In response to this and a number of other concerns, the USMLE announced on February 12, 2020, that performance reporting on the Step 1 examination would be transitioned to a pass/fail outcome no sooner than January 2022 [47]. Given the weight that many residency program directors place in USMLE Step 1 results, it is a logical question to ask if the USMLE Step 2 examination, which measures clinical knowledge, will assume greater importance in selection of which candidates to interview and ultimately choose for ranking. It is thought that the de-emphasis of USMLE Step 1 scores may lead to a more holistic assessment of a candidate’s record and consideration of a more diverse group of candidates for residency.
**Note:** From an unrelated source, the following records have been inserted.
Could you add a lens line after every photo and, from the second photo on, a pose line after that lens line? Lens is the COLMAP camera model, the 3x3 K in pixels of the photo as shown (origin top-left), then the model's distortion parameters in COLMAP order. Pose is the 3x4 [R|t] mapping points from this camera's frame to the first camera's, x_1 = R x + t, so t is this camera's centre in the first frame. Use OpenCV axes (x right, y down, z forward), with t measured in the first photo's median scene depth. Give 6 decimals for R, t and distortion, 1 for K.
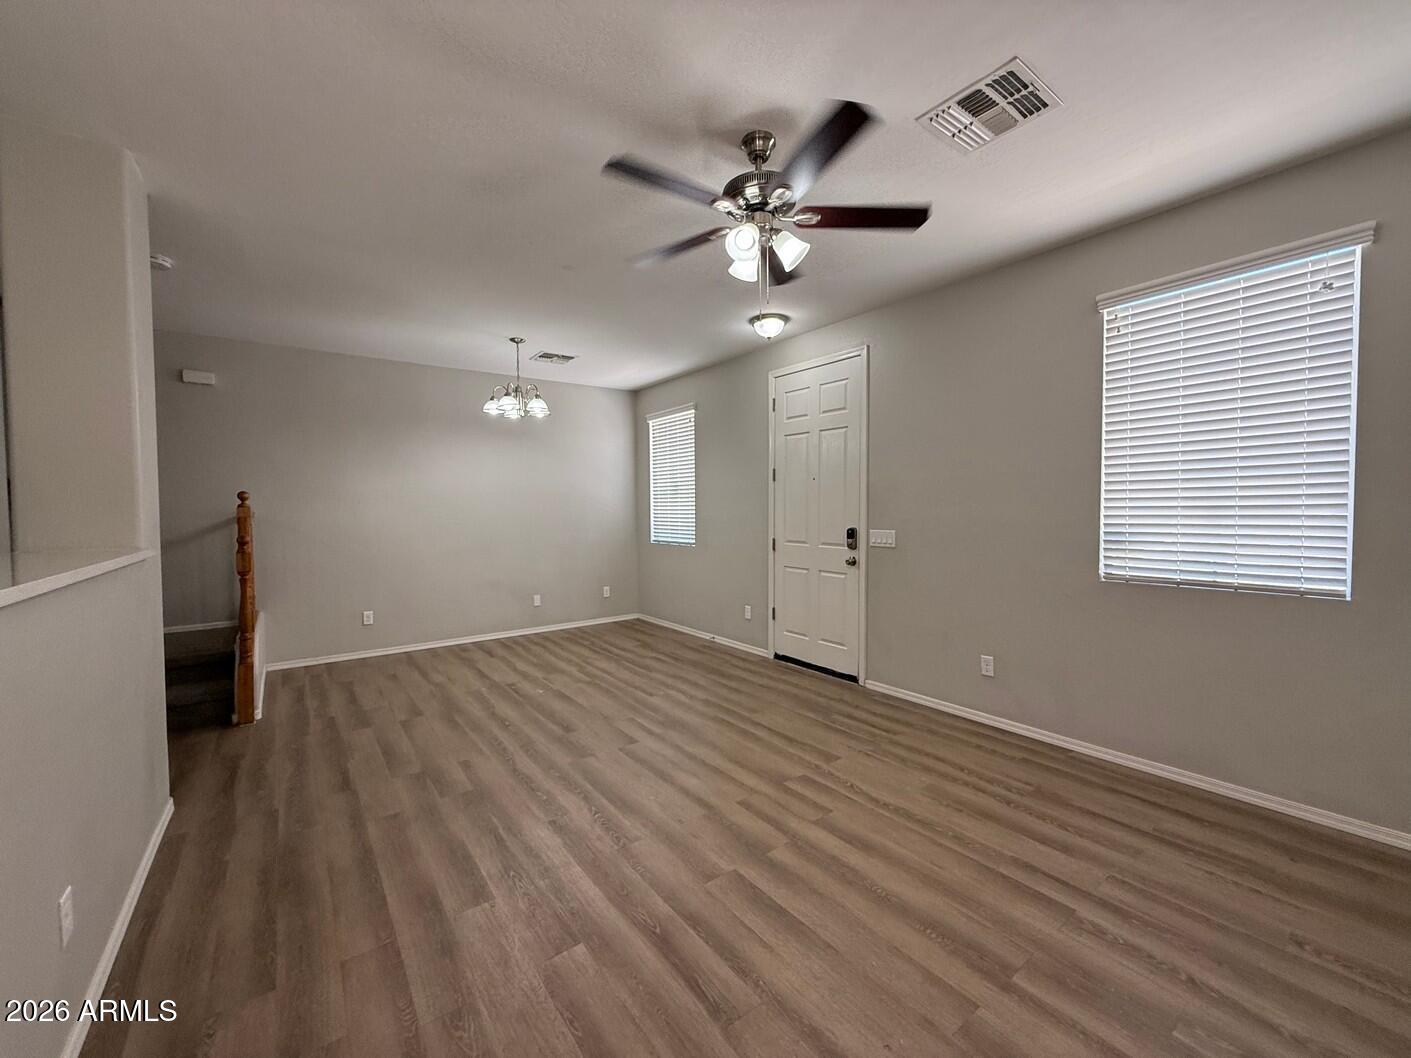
lens RADIAL K [[562.3, 0, 701.1], [0, 562.3, 528.3], [0, 0, 1]] dist [0.001224, 0.000122]
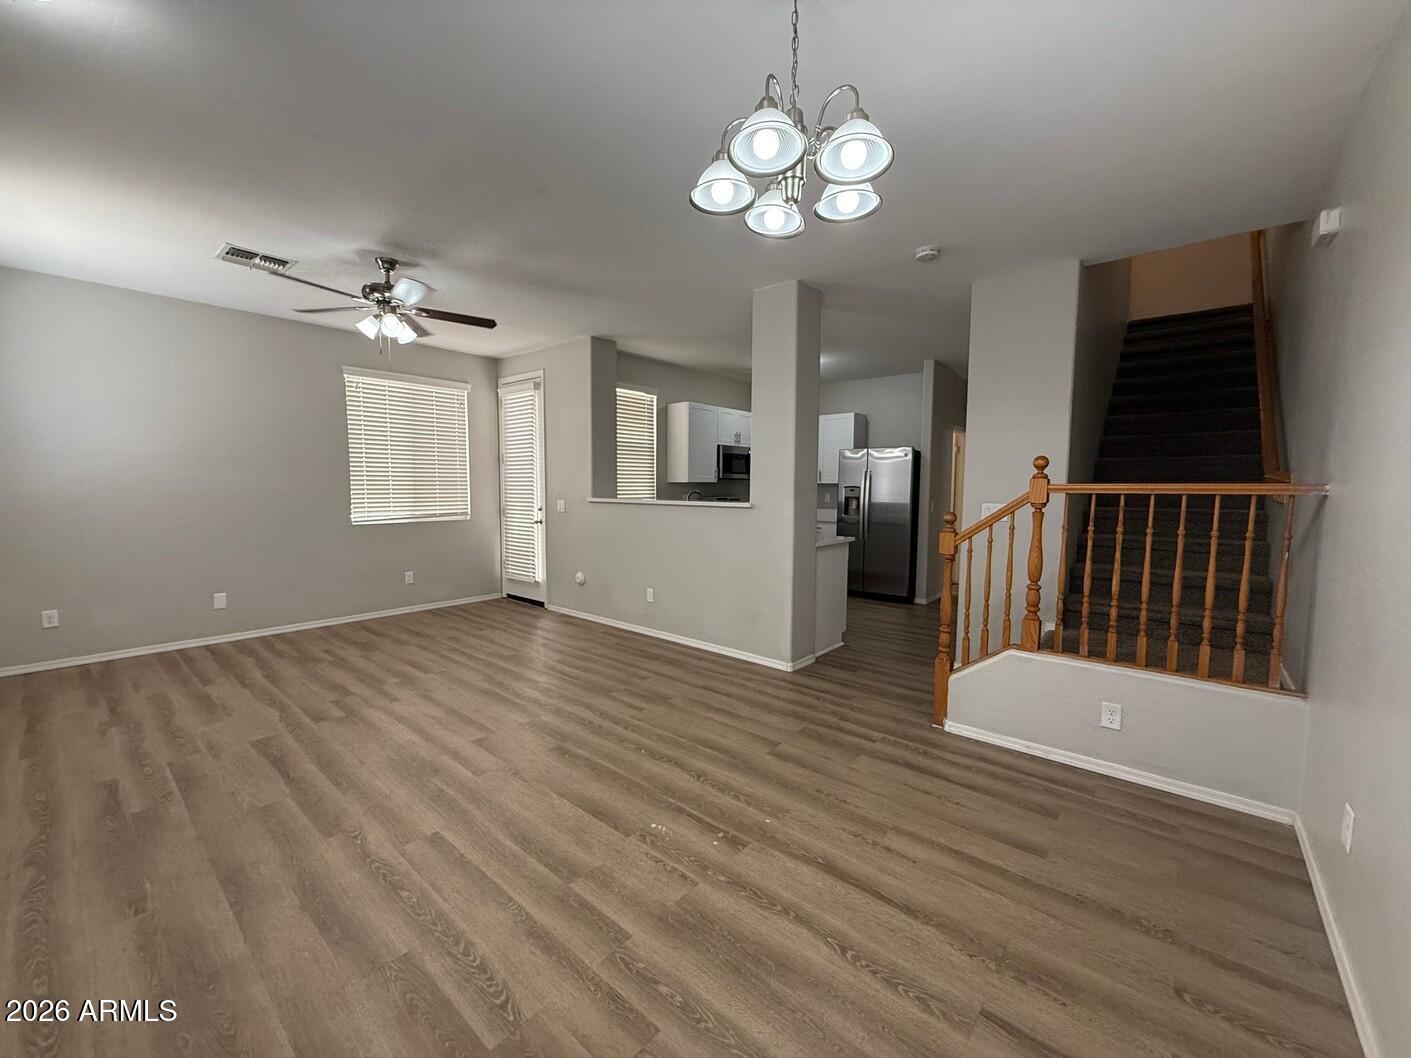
lens RADIAL K [[562.3, 0, 701.1], [0, 562.3, 528.3], [0, 0, 1]] dist [0.001224, 0.000122]
pose [[-0.974913, 0.019102, -0.221764, -0.296652], [-0.005992, 0.993697, 0.111938, -0.068207], [0.222504, 0.110459, -0.968654, 2.062238]]
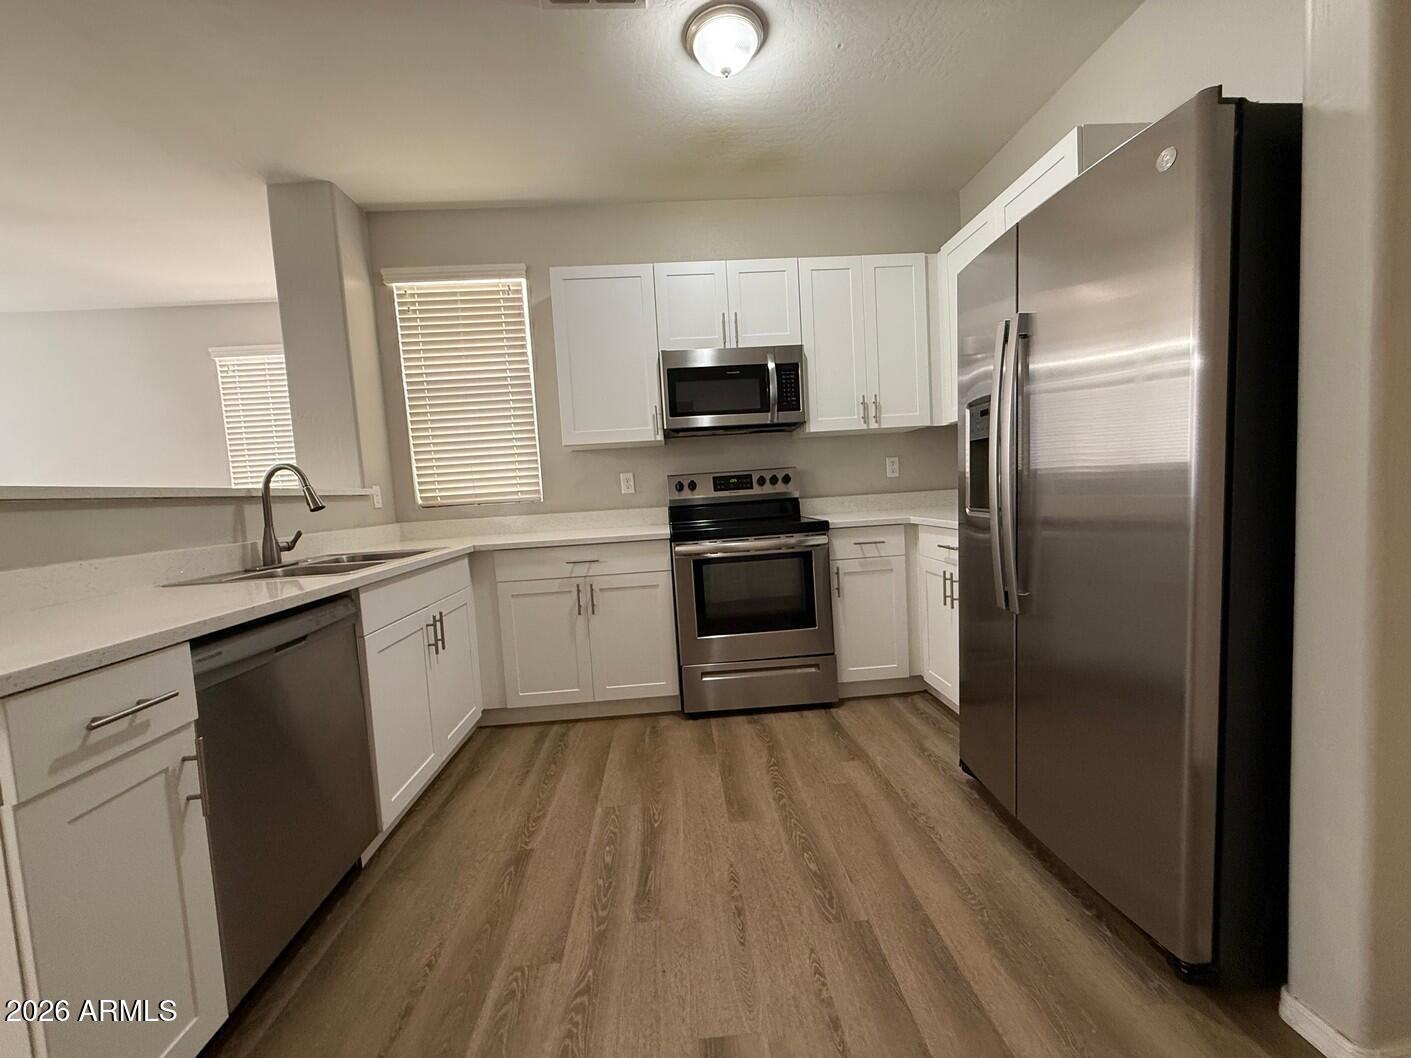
lens RADIAL K [[562.3, 0, 701.1], [0, 562.3, 528.3], [0, 0, 1]] dist [0.001224, 0.000122]
pose [[-0.836670, 0.015016, 0.547502, -1.420230], [0.079399, 0.992390, 0.094116, 0.053386], [-0.541922, 0.122215, -0.831495, 0.665604]]
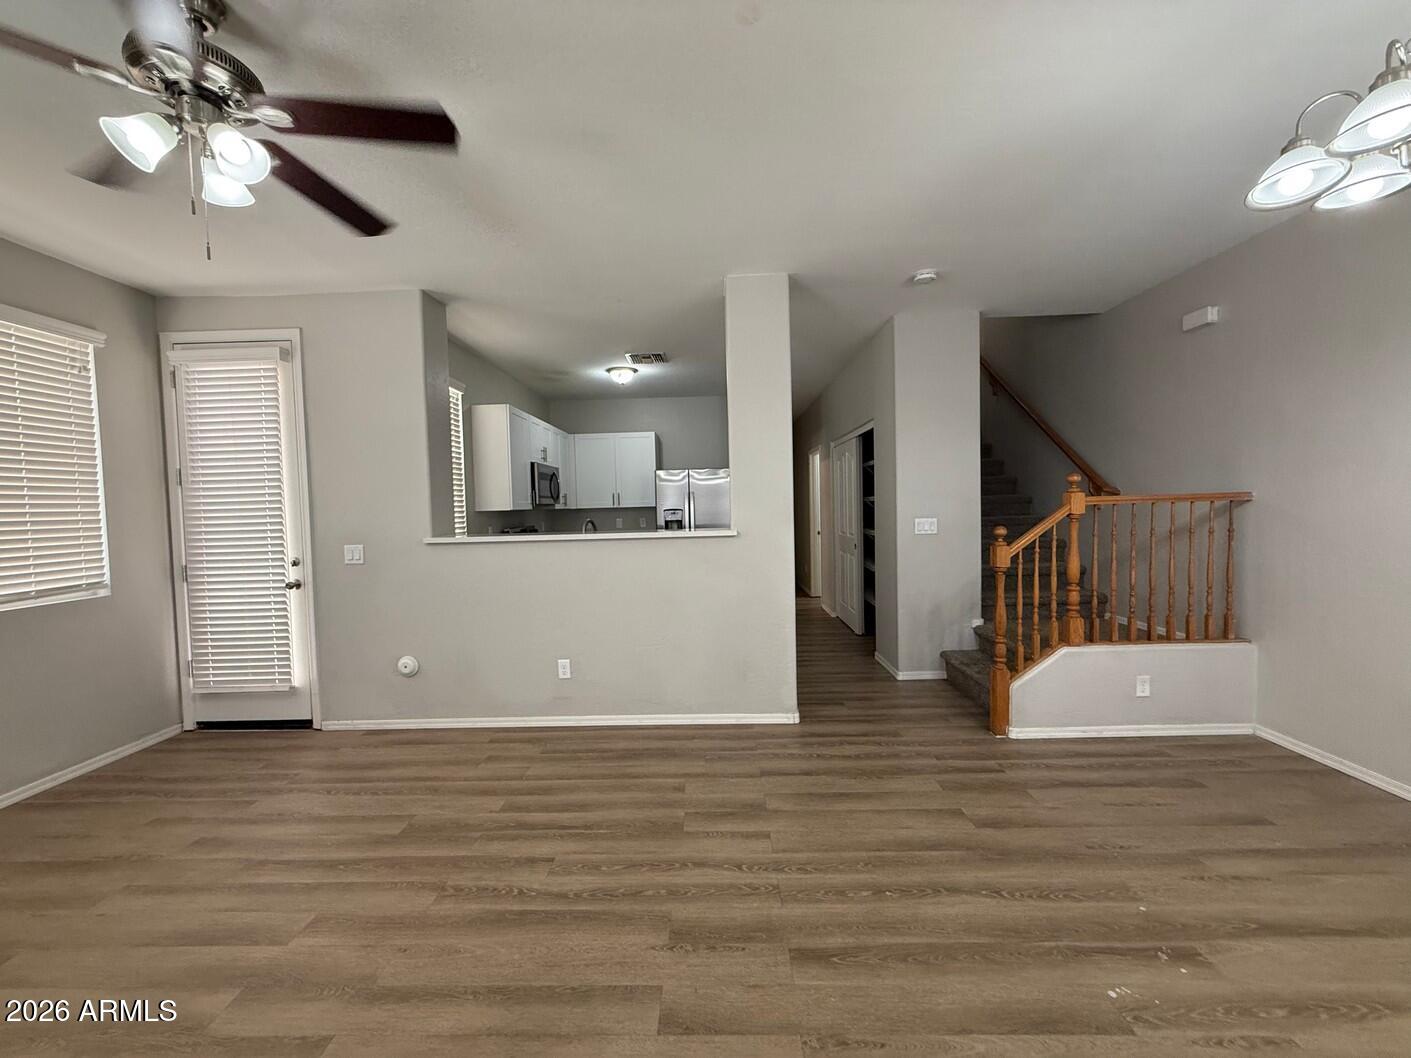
lens RADIAL K [[562.3, 0, 701.1], [0, 562.3, 528.3], [0, 0, 1]] dist [0.001224, 0.000122]
pose [[-0.616240, 0.054657, -0.785660, 0.214130], [0.004947, 0.997838, 0.065538, -0.054382], [0.787543, 0.036500, -0.615178, 1.383785]]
Effective advising requires a thorough and honest assessment a medical student’s strengths and weaknesses. Consideration should be given to what factors residency programs value when selecting candidates to interview for positions and ultimately what they value when ranking candidates. It is imperative that mentors provide up to date advice to create a competitive residency application and successfully navigate the residency interview and selection process. Residency interviews are one of the most anxiety-provoking parts of the residency application process, and practice interviews are invaluable in preparing students to discuss challenging topic. With the possible growing use of remote interviews, rather than in-person interviews, the mentor or advisor will need to guide students through a process that they themselves may not have experienced.

Conclusions

A mentor in the current climate of academic medicine must be thoughtful, nimble, and current. They should understand their potential impact on the career choices of a student or trainee and focus on keeping a specialty well-represented by a cross-section of the general population. Finally, they need to be aware of the challenges facing today’s students and trainees and how to navigate these to set these individuals up to succeed.